After you have done this, start data collection.

You can also start another data collection if you suddenly need more information about the load on the server. To do this, simply fill in the Start a data collector set field by selecting the necessary collection there.

To receive notifications on the screen or via email, you will need the Alert Task item in it you can specify an argument that should be executed if an error occurred (Run this task when an alert is triggered). Also there you can simply specify which task Task Scheduled should refer to, and this is how you can display the error on the screen or in other ways.

In order for notifications to pop up, you need to install the repository in powershell with the command

Install-Module -Name BurntToast    And confirming the installation by pressing Y

For example, I will show you how to display an error on the screen using Task scheduled, which parameters need to be selected and what to run.

You can find it as well as other programs through Tools

Next, you will need to create a task that will be executed, namely, launching the powershell application and entering a command into it. After launching this program, select Create Task in the right corner and you will be transferred to create a task.

In the General menu, select the name of this file and then go to the Triggers menu.

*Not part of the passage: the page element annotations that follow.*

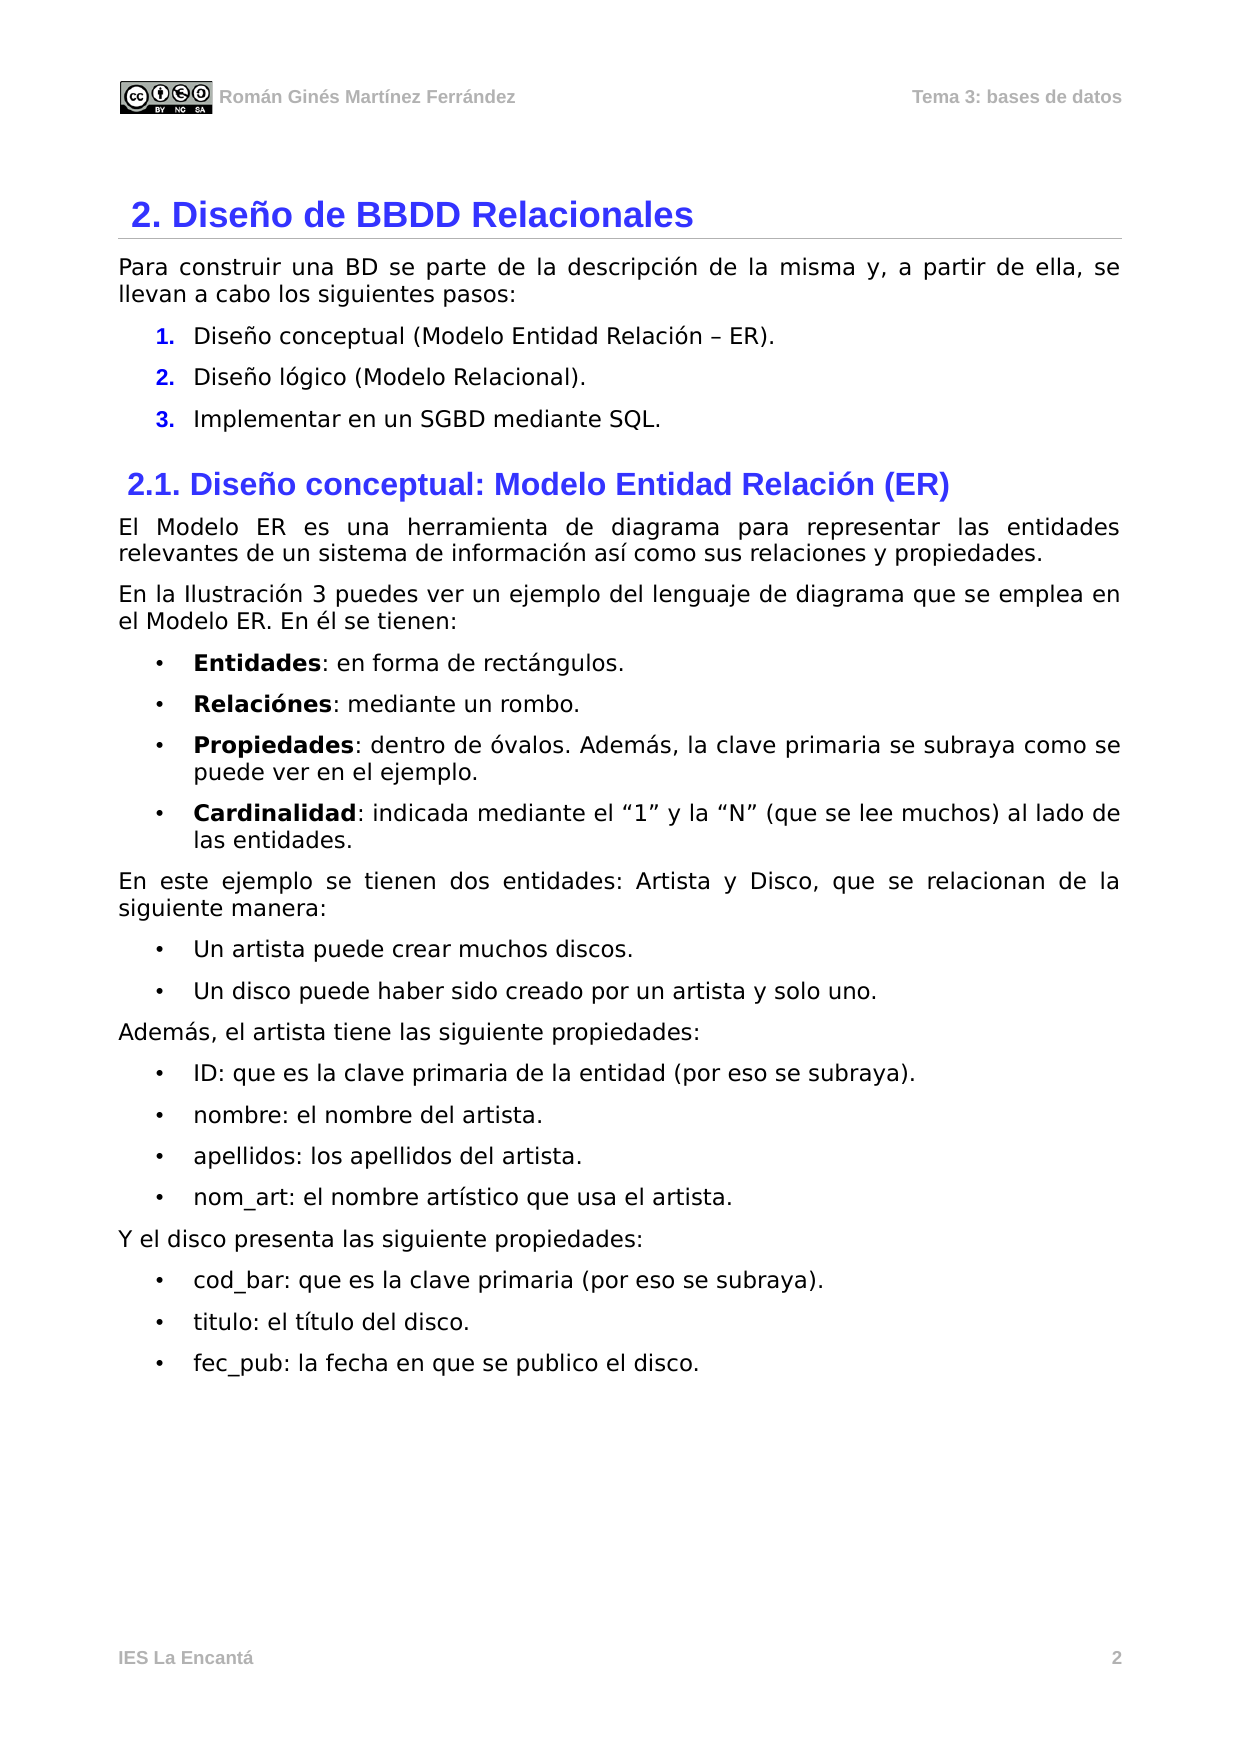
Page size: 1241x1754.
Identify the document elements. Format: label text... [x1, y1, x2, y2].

subtitle Diseño conceptual: Modelo Entidad Relación (ER) [118, 465, 1122, 502]
text Y el disco presenta las siguiente propiedades: [118, 1226, 1122, 1253]
picture [120, 81, 213, 114]
list Entidades: en forma de rectángulos. [156, 650, 1122, 676]
list nombre: el nombre del artista. [156, 1102, 1122, 1128]
text Para construir una BD se parte de la descripción de la misma y, a partir de ella, se llevan a cabo los siguientes pasos: [118, 254, 1122, 308]
list Cardinalidad: indicada mediante el “1” y la “N” (que se lee muchos) al lado de las entidades. [156, 800, 1122, 854]
list ID: que es la clave primaria de la entidad (por eso se subraya). [156, 1061, 1122, 1087]
text Además, el artista tiene las siguiente propiedades: [118, 1019, 1122, 1046]
list nom_art: el nombre artístico que usa el artista. [156, 1184, 1122, 1211]
list Implementar en un SGBD mediante SQL. [156, 406, 1122, 433]
subtitle Diseño de BBDD Relacionales [118, 190, 1122, 238]
list Diseño conceptual (Modelo Entidad Relación – ER). [156, 323, 1122, 349]
list fec_pub: la fecha en que se publico el disco. [156, 1350, 1122, 1377]
list cod_bar: que es la clave primaria (por eso se subraya). [156, 1267, 1122, 1294]
list Un disco puede haber sido creado por un artista y solo uno. [156, 978, 1122, 1004]
list Diseño lógico (Modelo Relacional). [156, 364, 1122, 391]
list titulo: el título del disco. [156, 1309, 1122, 1335]
text En la Ilustración 3 puedes ver un ejemplo del lenguaje de diagrama que se emplea en el Modelo ER. En él se tienen: [118, 582, 1122, 635]
list Propiedades: dentro de óvalos. Además, la clave primaria se subraya como se puede ver en el ejemplo. [156, 732, 1122, 786]
list apellidos: los apellidos del artista. [156, 1143, 1122, 1170]
text En este ejemplo se tienen dos entidades: Artista y Disco, que se relacionan de la siguiente manera: [118, 868, 1122, 922]
text El Modelo ER es una herramienta de diagrama para representar las entidades relevantes de un sistema de información así como sus relaciones y propiedades. [118, 514, 1122, 567]
list Relaciónes: mediante un rombo. [156, 691, 1122, 718]
list Un artista puede crear muchos discos. [156, 936, 1122, 963]
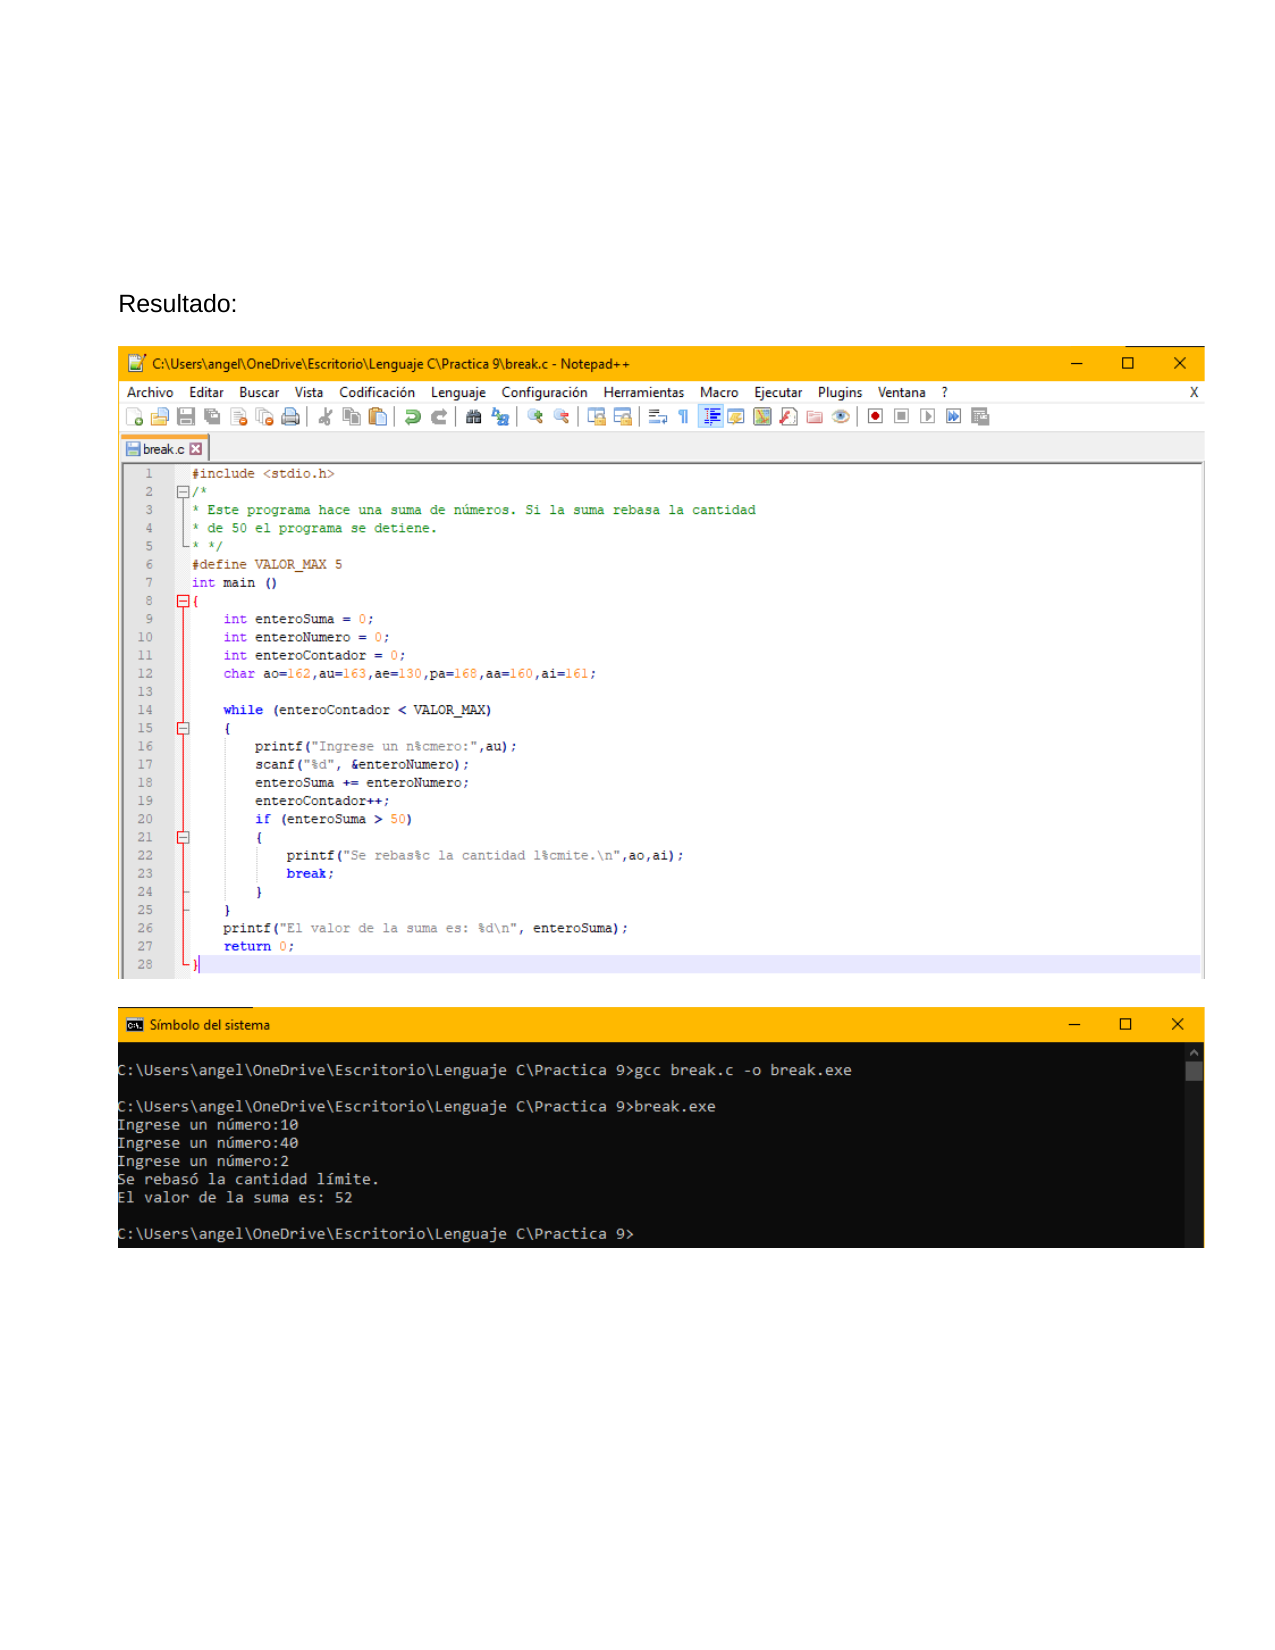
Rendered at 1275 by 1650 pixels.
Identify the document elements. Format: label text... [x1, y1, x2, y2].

text Resultado: [118, 289, 1205, 318]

In it, click on New and select One time so that the notification pops up only when it is called by the system. Next, go to the Actions item

Here you need to select the program that will run PowerShell and enter the following code

New-BurntToastNotification -Text "Header", "Notification Text"

Thanks to this code, a notification will be displayed on the main desktop every time our data collection calls it.

You can also choose your own individual icon that the notification will have. To do this, enter -applogo at the end of the code and specify the path to the icon.

You can see error messages using the Event Viewer

When you go to it, you will need to go to the path Application and services -> Microsoft -> Windows -> Diagnosis PLA and there will be a file in which you can view all the logs created indicating the parameters that you previously registered in the data collection.

These are the main parameters that will help the sysadmin to constantly monitor the system and have the latest information on it.